Following the arrows and indications of the master, I gave increasingly precise scrutiny to details, yet trying to keep fresh the spirit of child's play. The plan was to perform a calculated bean-spill: while writing ABOUT it, at the same time to DO it, or to BE it--not quite so easy as one might be inclined at first to believe. But the guiding star or recurrent key seemed to involve the idea of number, and that turned out to be a very powerful organizing principle indeed. Moreover, and luckily, the specific numbers associated with the piece of sculpture were few and of low values, hence easily represented but rich with associations. Methodologically, the mathematical domain of number theory embraced the notion of "imaginary numbers," expressing values formally related to recursive circuits in physics and to the idea of self-reference in logic. Here perhaps was a way (without having to delve too deeply into the densities of science or to mess about with meticulous machinations of calculi) I could still perform this exercise of exposition with clear models, in accord with the standards of pristine rigor and elegance.

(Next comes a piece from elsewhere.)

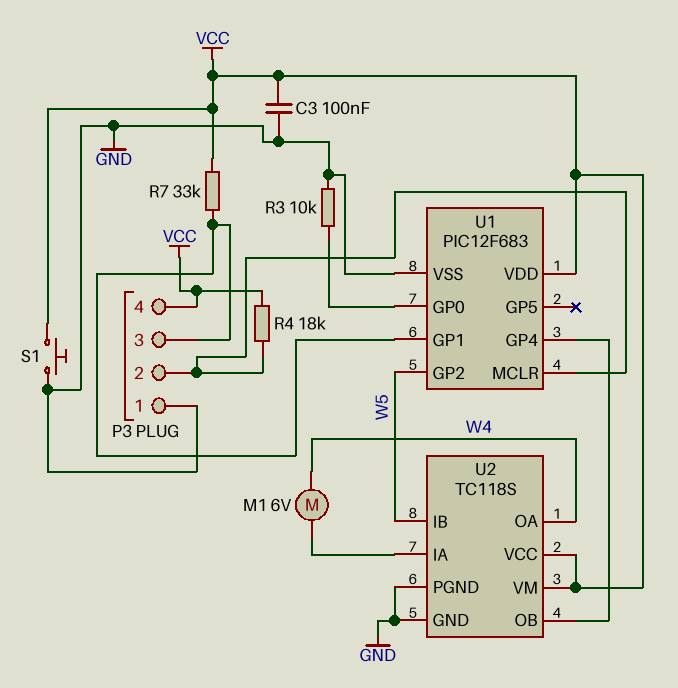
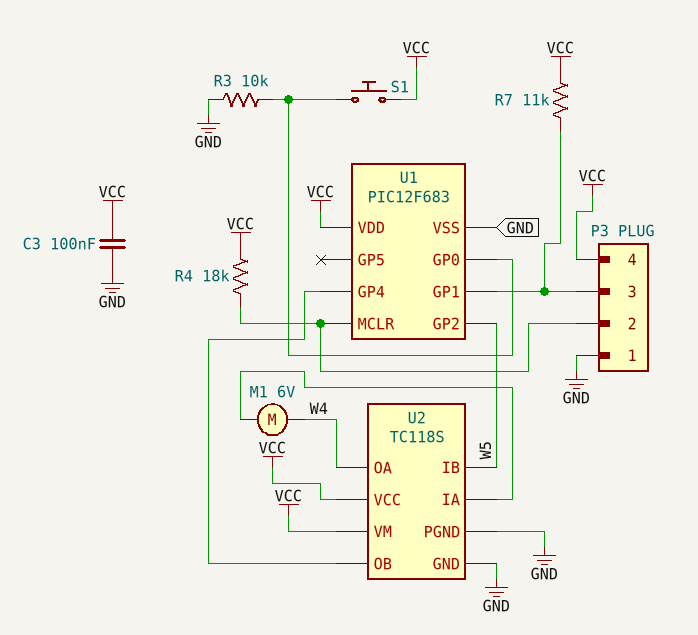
R7: 33k (P3/3, VCC) -> 11k (P3/3, VCC)
S1: button (GND, VCC) -> button (U1/GP0, VCC)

I had an intuitive sense that if I were to "perform" most fully the work of writing, and the ensuing theater piece of publication, then necessarily and unavoidably, I would have to embody--in a way to become--the "work of art." As it happened, in the course of writing down these notes I would be following along one line of thought, then start composing a different, parallel text ABOUT the other account. It was not simply a matter of footnotes but an altogether different "voice": the sometimes muffled, sometimes clinking sound rattling around inside the wound-up continuity of awareness, as the filaments were being woven, loosely bound by threads of logic, wrapped and tied. As you might imagine, the problem of expressing this bounced against the dialectical plaques of knowledge and belief, and the noise enjoined revelation of the secret to serve the mind of some future audience. Just as Duchamp foresaw, it would involve the process by which all art is finally judged: Posterity spinning the Wheel of Fortune.